> **ACTIVITY**
From the line that includes "237 812 254" to the last line of the records, inclusive, repeat each line exactly.

> **DATASET EXCERPTS**
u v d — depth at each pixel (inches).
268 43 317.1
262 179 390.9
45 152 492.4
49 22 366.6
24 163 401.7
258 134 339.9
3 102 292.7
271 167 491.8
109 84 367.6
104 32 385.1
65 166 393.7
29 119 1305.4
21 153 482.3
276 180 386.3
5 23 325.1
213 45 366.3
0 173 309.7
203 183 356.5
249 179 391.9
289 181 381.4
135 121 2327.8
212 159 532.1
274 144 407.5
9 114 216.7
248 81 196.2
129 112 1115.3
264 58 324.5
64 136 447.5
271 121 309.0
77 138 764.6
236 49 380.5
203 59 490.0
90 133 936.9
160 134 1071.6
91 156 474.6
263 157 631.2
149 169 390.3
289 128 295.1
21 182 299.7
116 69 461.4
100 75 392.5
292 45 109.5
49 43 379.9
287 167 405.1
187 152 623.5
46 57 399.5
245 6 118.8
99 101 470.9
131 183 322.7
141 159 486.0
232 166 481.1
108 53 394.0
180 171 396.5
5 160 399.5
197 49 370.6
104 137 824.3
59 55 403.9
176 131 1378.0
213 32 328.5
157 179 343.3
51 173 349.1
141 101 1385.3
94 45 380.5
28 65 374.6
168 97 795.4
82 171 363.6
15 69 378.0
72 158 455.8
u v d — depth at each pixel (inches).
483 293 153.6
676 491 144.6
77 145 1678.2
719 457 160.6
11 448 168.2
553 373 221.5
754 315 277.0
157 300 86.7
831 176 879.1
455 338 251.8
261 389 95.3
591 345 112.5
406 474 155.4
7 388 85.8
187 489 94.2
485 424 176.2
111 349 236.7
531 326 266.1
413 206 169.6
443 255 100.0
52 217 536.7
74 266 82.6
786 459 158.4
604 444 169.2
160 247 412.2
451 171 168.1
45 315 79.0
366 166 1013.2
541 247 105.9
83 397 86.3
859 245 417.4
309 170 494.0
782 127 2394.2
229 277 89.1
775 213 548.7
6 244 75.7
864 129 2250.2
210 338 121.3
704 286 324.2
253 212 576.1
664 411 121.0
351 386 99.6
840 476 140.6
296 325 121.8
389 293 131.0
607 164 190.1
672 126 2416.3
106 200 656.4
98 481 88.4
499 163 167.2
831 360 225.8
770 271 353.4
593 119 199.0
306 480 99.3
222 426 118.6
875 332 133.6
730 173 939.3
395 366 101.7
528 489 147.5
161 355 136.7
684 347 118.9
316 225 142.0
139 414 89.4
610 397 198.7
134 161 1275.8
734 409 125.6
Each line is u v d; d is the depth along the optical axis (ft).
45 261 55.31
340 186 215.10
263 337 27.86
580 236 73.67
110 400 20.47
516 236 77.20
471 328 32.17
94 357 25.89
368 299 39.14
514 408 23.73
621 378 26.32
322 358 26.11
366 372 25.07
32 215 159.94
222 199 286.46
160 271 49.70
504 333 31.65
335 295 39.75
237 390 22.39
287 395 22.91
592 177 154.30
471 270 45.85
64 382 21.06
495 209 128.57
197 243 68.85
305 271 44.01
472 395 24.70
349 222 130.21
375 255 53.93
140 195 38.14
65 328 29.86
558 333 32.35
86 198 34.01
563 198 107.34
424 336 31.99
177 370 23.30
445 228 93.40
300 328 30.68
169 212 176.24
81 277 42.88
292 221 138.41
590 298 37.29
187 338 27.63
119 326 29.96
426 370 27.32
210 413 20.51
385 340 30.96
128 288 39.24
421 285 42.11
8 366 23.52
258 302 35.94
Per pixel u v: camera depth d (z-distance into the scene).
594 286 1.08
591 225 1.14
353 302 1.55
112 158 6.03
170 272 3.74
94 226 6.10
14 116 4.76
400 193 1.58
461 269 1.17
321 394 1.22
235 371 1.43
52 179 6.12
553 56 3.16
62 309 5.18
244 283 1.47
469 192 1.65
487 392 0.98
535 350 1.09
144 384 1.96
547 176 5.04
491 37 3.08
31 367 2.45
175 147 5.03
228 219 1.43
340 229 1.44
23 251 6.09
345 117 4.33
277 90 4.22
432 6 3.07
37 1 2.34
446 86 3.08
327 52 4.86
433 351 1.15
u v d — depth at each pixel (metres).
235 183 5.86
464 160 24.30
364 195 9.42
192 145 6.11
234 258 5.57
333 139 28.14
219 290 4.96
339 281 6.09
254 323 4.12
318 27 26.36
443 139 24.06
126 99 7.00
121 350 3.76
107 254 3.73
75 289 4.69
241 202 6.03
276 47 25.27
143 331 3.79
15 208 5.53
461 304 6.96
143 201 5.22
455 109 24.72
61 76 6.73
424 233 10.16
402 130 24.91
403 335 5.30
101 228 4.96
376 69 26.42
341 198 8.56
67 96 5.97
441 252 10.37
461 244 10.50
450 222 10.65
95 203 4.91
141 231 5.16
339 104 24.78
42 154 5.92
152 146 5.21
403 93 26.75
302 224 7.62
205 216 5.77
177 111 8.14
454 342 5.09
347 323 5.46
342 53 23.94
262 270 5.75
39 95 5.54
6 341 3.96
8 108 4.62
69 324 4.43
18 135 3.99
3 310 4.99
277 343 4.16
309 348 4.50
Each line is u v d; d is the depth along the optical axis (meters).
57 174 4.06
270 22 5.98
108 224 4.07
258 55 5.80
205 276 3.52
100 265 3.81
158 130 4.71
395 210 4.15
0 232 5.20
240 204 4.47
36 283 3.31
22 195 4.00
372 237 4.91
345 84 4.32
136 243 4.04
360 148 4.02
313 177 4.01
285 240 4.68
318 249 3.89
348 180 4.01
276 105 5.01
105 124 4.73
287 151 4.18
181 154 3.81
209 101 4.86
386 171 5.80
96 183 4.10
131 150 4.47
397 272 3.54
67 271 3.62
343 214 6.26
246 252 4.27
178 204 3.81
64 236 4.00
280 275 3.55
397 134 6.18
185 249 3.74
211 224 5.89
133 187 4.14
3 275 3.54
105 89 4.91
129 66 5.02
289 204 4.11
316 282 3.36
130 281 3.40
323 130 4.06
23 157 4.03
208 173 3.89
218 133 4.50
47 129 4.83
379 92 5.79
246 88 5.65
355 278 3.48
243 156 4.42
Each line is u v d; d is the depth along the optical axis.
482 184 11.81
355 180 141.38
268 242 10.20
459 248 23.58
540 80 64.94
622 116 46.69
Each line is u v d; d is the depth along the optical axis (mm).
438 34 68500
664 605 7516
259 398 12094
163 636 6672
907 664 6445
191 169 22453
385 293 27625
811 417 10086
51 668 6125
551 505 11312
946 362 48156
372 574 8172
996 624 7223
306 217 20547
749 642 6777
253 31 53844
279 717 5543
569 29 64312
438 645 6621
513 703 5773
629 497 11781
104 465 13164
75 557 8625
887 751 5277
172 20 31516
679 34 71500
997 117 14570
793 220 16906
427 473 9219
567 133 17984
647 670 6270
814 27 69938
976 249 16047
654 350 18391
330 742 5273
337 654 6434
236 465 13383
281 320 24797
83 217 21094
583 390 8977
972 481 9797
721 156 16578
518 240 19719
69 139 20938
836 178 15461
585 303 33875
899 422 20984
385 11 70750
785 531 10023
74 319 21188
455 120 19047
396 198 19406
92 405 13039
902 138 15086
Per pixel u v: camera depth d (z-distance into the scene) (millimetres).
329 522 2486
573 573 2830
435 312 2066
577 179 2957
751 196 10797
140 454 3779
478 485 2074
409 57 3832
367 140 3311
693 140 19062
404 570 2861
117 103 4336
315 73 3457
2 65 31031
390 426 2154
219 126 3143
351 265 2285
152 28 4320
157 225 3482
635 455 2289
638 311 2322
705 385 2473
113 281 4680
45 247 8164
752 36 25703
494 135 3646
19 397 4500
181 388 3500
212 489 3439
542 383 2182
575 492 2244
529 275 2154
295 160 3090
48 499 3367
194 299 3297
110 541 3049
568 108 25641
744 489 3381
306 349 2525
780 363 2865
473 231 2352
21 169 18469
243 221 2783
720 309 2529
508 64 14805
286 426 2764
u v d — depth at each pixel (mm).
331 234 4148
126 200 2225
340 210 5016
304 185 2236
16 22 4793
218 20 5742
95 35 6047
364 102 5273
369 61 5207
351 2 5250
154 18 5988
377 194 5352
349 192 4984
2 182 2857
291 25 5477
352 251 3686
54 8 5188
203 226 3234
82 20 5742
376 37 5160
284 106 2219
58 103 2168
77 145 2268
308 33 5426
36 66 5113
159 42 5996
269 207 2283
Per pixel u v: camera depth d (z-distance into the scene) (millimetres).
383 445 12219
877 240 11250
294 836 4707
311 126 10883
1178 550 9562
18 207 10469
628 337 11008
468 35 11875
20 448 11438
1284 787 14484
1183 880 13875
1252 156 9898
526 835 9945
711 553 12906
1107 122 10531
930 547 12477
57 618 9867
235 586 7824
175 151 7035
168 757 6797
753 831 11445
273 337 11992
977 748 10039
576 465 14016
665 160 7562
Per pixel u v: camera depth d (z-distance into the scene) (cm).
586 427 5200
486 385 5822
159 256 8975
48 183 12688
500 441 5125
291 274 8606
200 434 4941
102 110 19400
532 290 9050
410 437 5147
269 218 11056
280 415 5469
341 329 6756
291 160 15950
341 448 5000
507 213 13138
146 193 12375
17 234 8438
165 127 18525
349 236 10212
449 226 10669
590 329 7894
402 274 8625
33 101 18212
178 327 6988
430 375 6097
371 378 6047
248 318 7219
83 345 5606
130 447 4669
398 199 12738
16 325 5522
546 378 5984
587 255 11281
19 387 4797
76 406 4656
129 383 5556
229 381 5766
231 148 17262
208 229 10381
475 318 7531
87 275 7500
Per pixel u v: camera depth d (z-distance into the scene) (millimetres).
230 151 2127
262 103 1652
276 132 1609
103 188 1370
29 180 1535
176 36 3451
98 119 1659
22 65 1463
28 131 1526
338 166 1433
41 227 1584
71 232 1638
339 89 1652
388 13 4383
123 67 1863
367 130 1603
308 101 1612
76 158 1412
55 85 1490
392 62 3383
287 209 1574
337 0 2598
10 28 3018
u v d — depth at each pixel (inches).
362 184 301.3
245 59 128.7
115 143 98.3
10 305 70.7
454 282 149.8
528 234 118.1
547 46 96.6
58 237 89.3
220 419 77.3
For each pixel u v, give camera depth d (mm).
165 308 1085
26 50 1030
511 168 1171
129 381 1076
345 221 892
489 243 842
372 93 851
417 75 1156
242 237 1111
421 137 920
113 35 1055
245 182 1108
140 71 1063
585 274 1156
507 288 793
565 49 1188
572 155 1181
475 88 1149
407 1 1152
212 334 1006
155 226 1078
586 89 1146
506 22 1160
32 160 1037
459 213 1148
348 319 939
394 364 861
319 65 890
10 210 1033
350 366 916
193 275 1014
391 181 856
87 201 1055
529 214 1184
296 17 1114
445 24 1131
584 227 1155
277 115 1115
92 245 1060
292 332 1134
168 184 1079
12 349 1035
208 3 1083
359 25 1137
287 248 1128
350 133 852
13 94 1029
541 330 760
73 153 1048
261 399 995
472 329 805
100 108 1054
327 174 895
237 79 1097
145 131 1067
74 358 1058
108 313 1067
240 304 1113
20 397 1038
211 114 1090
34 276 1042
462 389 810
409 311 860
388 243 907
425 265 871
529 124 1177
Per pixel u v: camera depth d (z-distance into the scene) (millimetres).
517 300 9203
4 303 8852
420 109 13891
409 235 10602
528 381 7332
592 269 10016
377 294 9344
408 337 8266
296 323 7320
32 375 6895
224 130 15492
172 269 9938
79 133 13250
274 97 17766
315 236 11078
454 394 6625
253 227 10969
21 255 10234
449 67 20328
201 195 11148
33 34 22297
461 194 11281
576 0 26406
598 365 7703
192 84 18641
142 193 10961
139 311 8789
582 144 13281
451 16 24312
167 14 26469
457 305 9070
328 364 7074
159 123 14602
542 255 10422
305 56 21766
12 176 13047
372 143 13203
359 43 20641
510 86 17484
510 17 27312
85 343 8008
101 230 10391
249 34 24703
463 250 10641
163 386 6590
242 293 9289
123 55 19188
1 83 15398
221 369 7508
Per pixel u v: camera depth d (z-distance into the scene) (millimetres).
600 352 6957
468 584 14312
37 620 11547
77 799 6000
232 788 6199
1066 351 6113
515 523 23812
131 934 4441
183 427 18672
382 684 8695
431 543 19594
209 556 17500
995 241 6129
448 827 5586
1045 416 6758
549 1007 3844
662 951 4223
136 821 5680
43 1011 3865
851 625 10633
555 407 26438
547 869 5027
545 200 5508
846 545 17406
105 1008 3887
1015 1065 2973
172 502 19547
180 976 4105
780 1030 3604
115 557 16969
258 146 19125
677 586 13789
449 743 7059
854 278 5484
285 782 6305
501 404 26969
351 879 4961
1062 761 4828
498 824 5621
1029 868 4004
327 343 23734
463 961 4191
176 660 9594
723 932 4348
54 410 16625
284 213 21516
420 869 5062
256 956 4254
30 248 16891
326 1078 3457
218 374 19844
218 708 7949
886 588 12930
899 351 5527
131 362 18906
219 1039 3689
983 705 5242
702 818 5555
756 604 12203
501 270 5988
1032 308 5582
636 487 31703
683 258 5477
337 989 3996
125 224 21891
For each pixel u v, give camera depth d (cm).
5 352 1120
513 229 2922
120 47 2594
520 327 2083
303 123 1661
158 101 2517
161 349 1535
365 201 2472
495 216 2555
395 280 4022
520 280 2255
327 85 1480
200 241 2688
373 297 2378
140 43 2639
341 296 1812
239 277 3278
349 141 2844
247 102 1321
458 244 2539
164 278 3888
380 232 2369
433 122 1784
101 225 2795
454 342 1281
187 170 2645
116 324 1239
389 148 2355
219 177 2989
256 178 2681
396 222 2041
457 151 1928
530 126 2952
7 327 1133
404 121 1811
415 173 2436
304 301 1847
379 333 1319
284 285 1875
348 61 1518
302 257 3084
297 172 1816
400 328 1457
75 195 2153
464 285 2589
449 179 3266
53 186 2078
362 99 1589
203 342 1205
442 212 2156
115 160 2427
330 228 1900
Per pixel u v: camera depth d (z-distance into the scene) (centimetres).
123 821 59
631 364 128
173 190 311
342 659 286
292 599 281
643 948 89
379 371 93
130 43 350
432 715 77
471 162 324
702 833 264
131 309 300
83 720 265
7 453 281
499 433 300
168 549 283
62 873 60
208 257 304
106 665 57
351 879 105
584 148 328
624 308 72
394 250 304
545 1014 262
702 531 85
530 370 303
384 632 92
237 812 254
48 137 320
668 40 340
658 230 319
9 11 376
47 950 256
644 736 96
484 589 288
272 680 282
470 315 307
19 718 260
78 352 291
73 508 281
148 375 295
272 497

> **EXPECTED ANSWER**
237 812 254
48 137 320
668 40 340
658 230 319
9 11 376
47 950 256
644 736 96
484 589 288
272 680 282
470 315 307
19 718 260
78 352 291
73 508 281
148 375 295
272 497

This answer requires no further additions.